Matrix Systems, a well-established provider of access control solutions, has announced a strategic restructuring of its business operations. The company is dividing into two distinct business units: Frontier and Xentry Systems Integration. This significant move aims to sharpen the company’s market focus and leverage its existing strengths in technology, personnel, and customer relationships. Frontier will concentrate on developing and delivering Matrix Systems’ access control management platform, including the upcoming Frontier Integrated Platform, an integrated enterprise video and access solution slated for launch later this year. Xentry Systems Integration, on the other hand, will specialize in providing expert security integration services to clients located in the Great Lakes region and southern Florida.
According to Holly Tsourides, CEO of Matrix Systems, this strategic shift is the result of a thorough planning process initiated after she joined the company in April of the previous year. The objective was to identify avenues for business growth. Tsourides emphasized that Matrix Systems possesses “great natural resources,” specifically highlighting the company’s experienced employees, loyal customer base, and robust technology.
Tsourides explained that the previous business model, which involved direct sales and servicing of the Frontier platform, was inadvertently restricting the full potential of these resources. She noted the industry’s preference for clear market strategies and go-to-market approaches, an area where Matrix Systems was previously less defined. By separating into Frontier and Xentry Systems Integration, Matrix Systems aims to establish a clearer market presence and unlock new opportunities, including building a strong channel partner network.
The transition is planned to be rolled out carefully. Over a three-month period, Matrix Systems will engage in detailed discussions with their existing customers to thoroughly explain the implications and benefits of this structural change.

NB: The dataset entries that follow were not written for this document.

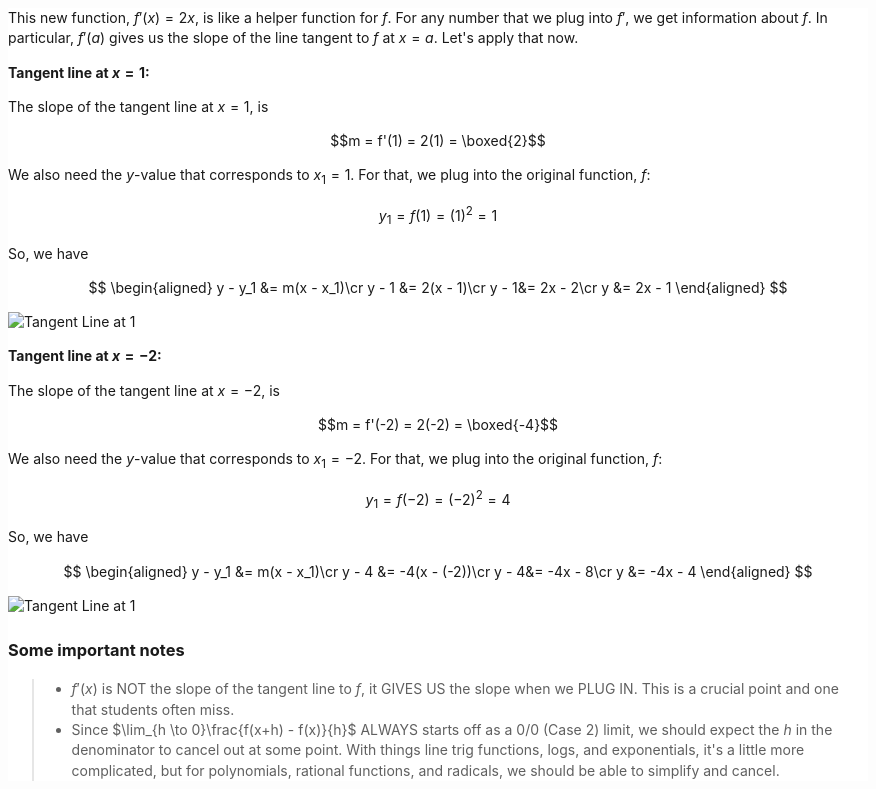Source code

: This new function, $f'(x) = 2x$, is like a helper function for $f$. For any number that we plug into $f'$, we get information about $f$. In particular, $f'(a)$ gives us the slope of the line tangent to $f$ at $x = a$. Let's apply that now. 

**Tangent line at $x = 1$:**

The slope of the tangent line at $x = 1$, is 

$$m = f'(1) = 2(1) = \boxed{2}$$ 

We also need the $y$-value that corresponds to $x_1 = 1$. For that, we plug into the original function, $f$: 

$$y_1 = f(1) = (1)^2 = 1$$ 

So, we have

$$
\begin{aligned}
y - y_1 &= m(x - x_1)\cr
y - 1 &= 2(x - 1)\cr
y - 1&= 2x - 2\cr
y &= 2x - 1
\end{aligned}
$$

![Tangent Line at 1](/images/tangent_line_x2_1.png)

**Tangent line at $x = -2$:**

The slope of the tangent line at $x = -2$, is 

$$m = f'(-2) = 2(-2) = \boxed{-4}$$ 

We also need the $y$-value that corresponds to $x_1 = -2$. For that, we plug into the original function, $f$: 

$$y_1 = f(-2) = (-2)^2 = 4$$ 

So, we have

$$
\begin{aligned}
y - y_1 &= m(x - x_1)\cr
y - 4 &= -4(x - (-2))\cr
y - 4&= -4x - 8\cr
y &= -4x - 4
\end{aligned}
$$

![Tangent Line at 1](/images/tangent_line_x2_neg2.png)

### Some important notes

> * $f'(x)$ is NOT the slope of the tangent line to $f$, it GIVES US the slope when we PLUG IN. This is a crucial point and one that students often miss. 
> * Since $\lim_{h \to 0}\frac{f(x+h) - f(x)}{h}$ ALWAYS starts off as a $0/0$ (Case 2) limit, we should expect the $h$ in the denominator to cancel out at some point. With things line trig functions, logs, and exponentials, it's a little more complicated, but for polynomials, rational functions, and radicals, we should be able to simplify and cancel.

The official split into Frontier and Xentry Systems Integration is scheduled to take effect on April 1st. Matrix Systems will remain the overarching corporate entity, with Frontier and Xentry operating as distinct brands within the group.
Historically, service work has been a substantial revenue contributor for Matrix Systems, primarily linked to the Frontier product line. The establishment of Xentry Systems Integration is designed to overcome the limitations of this historical association. Tsourides pointed out that their service teams were often on client sites, servicing access control systems comprehensively, yet not extending their expertise to adjacent security areas like video surveillance. In today’s integrated security landscape, this approach is no longer optimal. Xentry Systems Integration, while a newly formed brand, benefits from a solid foundation of existing business, inheriting the responsibility for servicing Matrix Systems’ established customer base within its defined geographic areas.
Currently, Matrix Systems has no plans to expand the geographic footprint of Xentry Systems Integration beyond the Great Lakes and southern Florida regions. Tsourides articulated that the primary objective for Xentry is to deepen client relationships within these regions, broadening service offerings beyond access control to encompass video surveillance, intrusion detection, and the full spectrum of clients’ physical security requirements.
A crucial driver for creating separate divisions, as Tsourides further clarified, is to prevent potential conflicts with channel partners who choose to market the Frontier platform. The division ensures market clarity and channel integrity. Xentry Systems Integration’s defined service area (Great Lakes and southern Florida) and the commitment to no geographic expansion at this time, reinforces this integrity. Matrix Systems intends to proactively transition customers outside of Xentry’s direct service areas to channel partners, underscoring their commitment to building strong channel relationships. This customer handover to channel partners is presented as a tangible demonstration of Matrix Systems’ dedication to a channel-centric model.
While Matrix Systems serves a diverse range of vertical markets, Tsourides highlighted a specific strategic focus on expanding their presence in the healthcare sector. This expansion strategy involves two key approaches: first, promoting more specialized healthcare-specific technologies to their current healthcare clientele, and second, leveraging this enhanced product suite to attract and acquire new customers within the healthcare vertical.
Looking towards the future, Tsourides emphasized that “long-term growth” is the ultimate objective. She recognized Frontier as a “fantastic asset,” but acknowledged its growth potential has been constrained by relying solely on direct sales. The strategic move to establish a national channel for Frontier, alongside the focused service offerings of Xentry Systems Integration, is projected to be a catalyst for substantial growth for Matrix Systems in the coming years, particularly looking ahead to 2015 and 2016.